Selected excerpt: Begin
Minister for the Interior
- In office 11 May 1951 – 11 January 1956
- Prime Minister: Robert Menzies
- Preceded by: Eric Harrison
- Succeeded by: Allen Fairhall

Minister for Works
- In office 4 June 1952 – 11 January 1956
- Prime Minister: Robert Menzies
- Preceded by: (new title)
- Succeeded by: Allen Fairhall

Minister for Works and Housing
- In office 11 May 1951 – 4 June 1952
- Prime Minister: Robert Menzies
- Preceded by: Richard Casey
- Succeeded by: (abolished)

Member of the Australian Parliament for Division of Chisholm
- In office 10 December 1949 – 31 July 1970
- Preceded by: New seat
- Succeeded by: Tony Staley

4th Deputy Premier of Victoria
- In office 3 December 1948 – 28 October 1949
- Premier: Thomas Hollway
- Preceded by: John McDonald
- Succeeded by: Trevor Oldham
- In office 20 March 1935 – 2 April 1935
- Premier: Sir Stanley Argyle
- Preceded by: Albert Dunstan
- Succeeded by: Murray Bourchier

Deputy Leader of the United Australia Party in Victoria
- In office 12 March 1935 – 24 April 1940
- Preceded by: Ian Macfarlan
- Succeeded by: Thomas Hollway

Member of the Victorian Parliament for Kew
- In office 9 April 1927 – 31 October 1949
- Preceded by: New seat
- Succeeded by: Arthur Rylah

Personal details
- Born: 12 June 1895 East Melbourne, Victoria, Australia
- Died: 31 July 1970 (aged 75) Kew, Victoria, Australia
- Party: Nationalist (to 1931) UAP (1931–45) Liberal (from 1945)
- Spouse: Edith Kerr ​(m. 1923)​
- Children: 3
- Alma mater: University of Oxford

Military service
- Allegiance: Australia
- Branch/service: Australian Army
- Years of service: 1914–1918 1939–1945
- Rank: Colonel
- Battles/wars: First World War Gallipoli campaign; Sinai and Palestine campaign; ; Second World War Battle of Malaya; Battle of Singapore; ;
- Awards: Knight Commander of the Order of the British Empire Member of the Royal Victorian Order Military Cross Mentioned in Despatches (4)
- Sports career
- Sport: Athletics
- Event: hurdles
- Club: University of Oxford AC Achilles Club

= Wilfrid Kent Hughes =

Australian army officer and politician (1895–1970)

Sir Wilfrid Selwyn "Bill" Kent Hughes (12 June 1895 – 31 July 1970) was an Australian army officer and politician who had a long career in both state and federal politics, most notably as a minister in the Menzies government. He also had a longstanding involvement with the Olympic movement, as both an athlete and organiser.

Kent Hughes was born in Melbourne to an upper middle-class family. He won a Rhodes Scholarship in 1914, but postponed his studies to join the Australian Imperial Force. He entered Christ Church, Oxford, in 1919, and combined his studies with his sporting career, representing Australia in hurdling at the 1920 Summer Olympics. Kent Hughes returned home in 1923 and began working at his father's publishing company. He was elected to the Victorian Legislative Assembly in 1927, representing the Nationalist Party. He joined the new United Australia Party in 1931, and the following year was made a minister in the government of Stanley Argyle. He served as the party's deputy leader from 1935 to 1939.
Selected excerpt: End
How to complete this task ▸ List every award named in the Wilfrid Kent Hughes profile. The rows come from a separate source.
Supplied information: Begin
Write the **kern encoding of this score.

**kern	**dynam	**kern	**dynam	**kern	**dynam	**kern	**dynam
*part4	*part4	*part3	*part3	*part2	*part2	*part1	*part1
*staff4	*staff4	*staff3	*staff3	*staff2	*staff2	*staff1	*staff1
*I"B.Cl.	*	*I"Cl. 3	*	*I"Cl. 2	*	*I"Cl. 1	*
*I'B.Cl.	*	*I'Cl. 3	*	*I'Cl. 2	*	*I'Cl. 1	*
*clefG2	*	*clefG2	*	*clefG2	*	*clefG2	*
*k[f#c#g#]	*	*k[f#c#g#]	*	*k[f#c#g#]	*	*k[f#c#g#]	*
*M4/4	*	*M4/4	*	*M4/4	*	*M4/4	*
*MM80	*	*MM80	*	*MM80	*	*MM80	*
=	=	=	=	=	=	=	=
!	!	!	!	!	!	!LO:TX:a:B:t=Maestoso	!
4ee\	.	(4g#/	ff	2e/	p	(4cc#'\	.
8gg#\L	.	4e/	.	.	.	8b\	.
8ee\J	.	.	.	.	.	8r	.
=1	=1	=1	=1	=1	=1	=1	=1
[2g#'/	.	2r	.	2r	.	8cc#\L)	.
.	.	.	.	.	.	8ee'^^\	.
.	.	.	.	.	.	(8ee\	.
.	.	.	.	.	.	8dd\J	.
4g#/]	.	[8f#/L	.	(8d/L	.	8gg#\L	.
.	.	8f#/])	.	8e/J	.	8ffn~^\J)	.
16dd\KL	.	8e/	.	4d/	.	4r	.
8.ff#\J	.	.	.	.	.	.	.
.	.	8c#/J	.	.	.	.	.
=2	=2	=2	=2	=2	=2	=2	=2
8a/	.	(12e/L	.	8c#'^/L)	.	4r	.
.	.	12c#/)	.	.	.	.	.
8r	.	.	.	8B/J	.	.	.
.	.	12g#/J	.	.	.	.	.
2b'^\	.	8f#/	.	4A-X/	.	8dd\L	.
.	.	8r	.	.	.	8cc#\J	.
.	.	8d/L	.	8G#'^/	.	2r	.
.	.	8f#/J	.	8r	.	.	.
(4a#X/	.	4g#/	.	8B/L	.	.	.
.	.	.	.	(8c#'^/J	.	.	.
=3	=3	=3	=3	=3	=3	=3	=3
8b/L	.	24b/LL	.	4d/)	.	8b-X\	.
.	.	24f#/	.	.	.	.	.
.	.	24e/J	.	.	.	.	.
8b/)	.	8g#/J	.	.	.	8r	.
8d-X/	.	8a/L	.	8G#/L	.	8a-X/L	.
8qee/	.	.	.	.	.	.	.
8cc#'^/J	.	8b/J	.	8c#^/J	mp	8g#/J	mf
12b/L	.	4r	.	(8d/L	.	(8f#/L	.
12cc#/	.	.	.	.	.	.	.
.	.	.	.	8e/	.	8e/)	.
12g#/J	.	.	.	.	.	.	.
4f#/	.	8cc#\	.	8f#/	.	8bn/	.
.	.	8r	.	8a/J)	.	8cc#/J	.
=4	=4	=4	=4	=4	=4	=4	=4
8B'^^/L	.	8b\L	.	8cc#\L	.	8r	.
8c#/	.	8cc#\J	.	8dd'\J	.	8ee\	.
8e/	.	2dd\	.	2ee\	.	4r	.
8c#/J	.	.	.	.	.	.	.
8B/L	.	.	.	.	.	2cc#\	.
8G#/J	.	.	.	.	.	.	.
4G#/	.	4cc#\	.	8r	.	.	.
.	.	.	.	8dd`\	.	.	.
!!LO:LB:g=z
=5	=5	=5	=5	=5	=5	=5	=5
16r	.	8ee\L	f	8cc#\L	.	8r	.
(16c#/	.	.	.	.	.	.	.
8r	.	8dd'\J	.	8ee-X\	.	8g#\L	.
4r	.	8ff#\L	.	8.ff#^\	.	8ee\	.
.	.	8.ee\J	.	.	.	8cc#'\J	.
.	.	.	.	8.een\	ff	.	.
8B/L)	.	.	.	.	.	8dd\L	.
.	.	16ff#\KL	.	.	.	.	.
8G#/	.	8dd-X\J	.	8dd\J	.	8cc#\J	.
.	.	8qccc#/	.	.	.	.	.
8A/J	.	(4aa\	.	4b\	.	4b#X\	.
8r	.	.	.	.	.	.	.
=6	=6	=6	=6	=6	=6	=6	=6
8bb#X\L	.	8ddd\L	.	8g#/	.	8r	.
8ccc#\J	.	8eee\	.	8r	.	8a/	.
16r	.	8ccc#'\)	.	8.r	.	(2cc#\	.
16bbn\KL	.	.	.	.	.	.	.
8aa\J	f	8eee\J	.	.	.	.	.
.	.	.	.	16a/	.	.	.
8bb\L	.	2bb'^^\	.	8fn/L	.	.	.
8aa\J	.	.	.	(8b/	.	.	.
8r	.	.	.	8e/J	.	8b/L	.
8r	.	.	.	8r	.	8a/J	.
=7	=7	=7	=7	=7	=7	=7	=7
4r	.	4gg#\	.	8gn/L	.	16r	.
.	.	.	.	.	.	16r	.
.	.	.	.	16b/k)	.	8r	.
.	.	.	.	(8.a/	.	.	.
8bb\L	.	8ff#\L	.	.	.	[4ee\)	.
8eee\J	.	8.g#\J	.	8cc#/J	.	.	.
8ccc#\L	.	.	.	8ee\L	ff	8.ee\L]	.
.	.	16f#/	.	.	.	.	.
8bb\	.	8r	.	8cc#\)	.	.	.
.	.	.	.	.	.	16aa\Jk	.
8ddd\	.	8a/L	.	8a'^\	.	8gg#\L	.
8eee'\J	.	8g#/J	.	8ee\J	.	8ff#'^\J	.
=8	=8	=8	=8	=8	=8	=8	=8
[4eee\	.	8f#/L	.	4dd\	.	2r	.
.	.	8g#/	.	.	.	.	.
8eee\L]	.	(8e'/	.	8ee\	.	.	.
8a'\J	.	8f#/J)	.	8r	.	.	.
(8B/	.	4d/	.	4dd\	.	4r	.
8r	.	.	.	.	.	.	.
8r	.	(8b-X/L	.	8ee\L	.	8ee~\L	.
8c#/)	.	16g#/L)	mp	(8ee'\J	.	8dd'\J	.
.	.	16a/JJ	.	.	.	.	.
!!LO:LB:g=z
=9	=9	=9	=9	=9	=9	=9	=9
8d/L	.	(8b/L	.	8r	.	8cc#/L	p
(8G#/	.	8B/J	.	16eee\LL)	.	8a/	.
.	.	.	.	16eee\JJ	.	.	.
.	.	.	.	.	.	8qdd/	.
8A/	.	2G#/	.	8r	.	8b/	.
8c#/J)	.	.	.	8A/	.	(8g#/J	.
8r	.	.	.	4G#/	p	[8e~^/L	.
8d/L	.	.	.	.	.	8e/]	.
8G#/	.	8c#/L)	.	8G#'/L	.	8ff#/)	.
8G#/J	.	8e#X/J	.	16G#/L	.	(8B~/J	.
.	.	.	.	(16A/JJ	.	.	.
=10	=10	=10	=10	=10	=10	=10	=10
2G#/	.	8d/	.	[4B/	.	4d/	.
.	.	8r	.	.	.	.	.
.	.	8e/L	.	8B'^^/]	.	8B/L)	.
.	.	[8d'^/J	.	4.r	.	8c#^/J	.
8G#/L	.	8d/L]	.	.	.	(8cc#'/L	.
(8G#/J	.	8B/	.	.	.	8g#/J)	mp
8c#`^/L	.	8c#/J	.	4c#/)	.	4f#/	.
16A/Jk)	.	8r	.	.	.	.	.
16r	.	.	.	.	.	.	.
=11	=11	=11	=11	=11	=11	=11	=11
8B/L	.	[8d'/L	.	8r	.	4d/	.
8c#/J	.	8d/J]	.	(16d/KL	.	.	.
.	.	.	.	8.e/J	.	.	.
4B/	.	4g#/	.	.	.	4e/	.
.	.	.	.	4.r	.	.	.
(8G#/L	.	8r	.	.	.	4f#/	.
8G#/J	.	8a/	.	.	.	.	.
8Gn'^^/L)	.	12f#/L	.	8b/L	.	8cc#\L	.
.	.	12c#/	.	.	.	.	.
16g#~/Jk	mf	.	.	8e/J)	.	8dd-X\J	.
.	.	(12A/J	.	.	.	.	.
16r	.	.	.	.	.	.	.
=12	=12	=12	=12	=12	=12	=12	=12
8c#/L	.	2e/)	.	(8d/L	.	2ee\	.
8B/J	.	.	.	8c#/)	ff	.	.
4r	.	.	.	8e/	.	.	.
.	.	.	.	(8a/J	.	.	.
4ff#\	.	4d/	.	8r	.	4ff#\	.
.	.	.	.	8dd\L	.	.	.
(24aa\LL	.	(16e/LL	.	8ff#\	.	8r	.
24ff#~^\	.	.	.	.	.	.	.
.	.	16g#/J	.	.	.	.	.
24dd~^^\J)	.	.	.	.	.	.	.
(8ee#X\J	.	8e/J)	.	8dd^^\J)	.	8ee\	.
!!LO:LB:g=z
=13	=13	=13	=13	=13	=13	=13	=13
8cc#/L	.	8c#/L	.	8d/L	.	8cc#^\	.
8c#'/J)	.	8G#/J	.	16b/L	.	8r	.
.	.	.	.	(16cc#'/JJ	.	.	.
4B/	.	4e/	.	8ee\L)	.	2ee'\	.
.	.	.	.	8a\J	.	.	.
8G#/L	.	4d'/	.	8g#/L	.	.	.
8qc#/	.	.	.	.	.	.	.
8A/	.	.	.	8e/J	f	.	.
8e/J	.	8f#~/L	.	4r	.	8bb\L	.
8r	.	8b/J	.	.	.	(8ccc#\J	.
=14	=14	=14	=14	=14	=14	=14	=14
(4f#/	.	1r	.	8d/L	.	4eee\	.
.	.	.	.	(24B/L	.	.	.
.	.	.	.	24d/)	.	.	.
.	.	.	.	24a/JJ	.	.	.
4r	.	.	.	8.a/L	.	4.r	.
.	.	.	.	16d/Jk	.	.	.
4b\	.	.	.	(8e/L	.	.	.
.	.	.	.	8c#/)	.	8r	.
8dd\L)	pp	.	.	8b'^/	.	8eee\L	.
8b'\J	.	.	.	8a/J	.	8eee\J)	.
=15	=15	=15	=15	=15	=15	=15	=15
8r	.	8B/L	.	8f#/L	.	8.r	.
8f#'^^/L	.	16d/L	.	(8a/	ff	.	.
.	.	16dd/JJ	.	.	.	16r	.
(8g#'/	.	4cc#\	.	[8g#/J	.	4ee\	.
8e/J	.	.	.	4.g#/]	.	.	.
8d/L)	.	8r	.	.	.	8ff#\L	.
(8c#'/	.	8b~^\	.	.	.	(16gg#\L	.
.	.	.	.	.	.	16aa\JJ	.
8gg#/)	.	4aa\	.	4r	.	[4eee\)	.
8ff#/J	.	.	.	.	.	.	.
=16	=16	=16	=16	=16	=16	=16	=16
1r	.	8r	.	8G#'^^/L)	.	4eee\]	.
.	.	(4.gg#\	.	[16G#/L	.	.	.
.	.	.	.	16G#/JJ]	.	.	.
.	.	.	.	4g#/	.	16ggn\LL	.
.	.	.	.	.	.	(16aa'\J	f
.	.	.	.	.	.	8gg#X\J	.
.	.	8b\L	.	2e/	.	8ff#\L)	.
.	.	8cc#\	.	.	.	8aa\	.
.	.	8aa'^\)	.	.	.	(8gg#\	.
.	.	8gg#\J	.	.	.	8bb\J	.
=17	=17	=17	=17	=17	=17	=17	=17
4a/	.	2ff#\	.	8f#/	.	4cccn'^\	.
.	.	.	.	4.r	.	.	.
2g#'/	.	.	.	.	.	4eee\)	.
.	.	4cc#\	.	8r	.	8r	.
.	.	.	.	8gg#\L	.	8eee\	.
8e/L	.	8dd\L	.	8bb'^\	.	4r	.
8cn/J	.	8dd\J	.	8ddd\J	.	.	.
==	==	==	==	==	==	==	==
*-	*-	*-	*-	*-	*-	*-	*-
Supplied information: End
Exercise result ▸
Knight Commander of the Order of the British Empire
Member of the Royal Victorian Order
Military Cross
Mentioned in Despatches (4)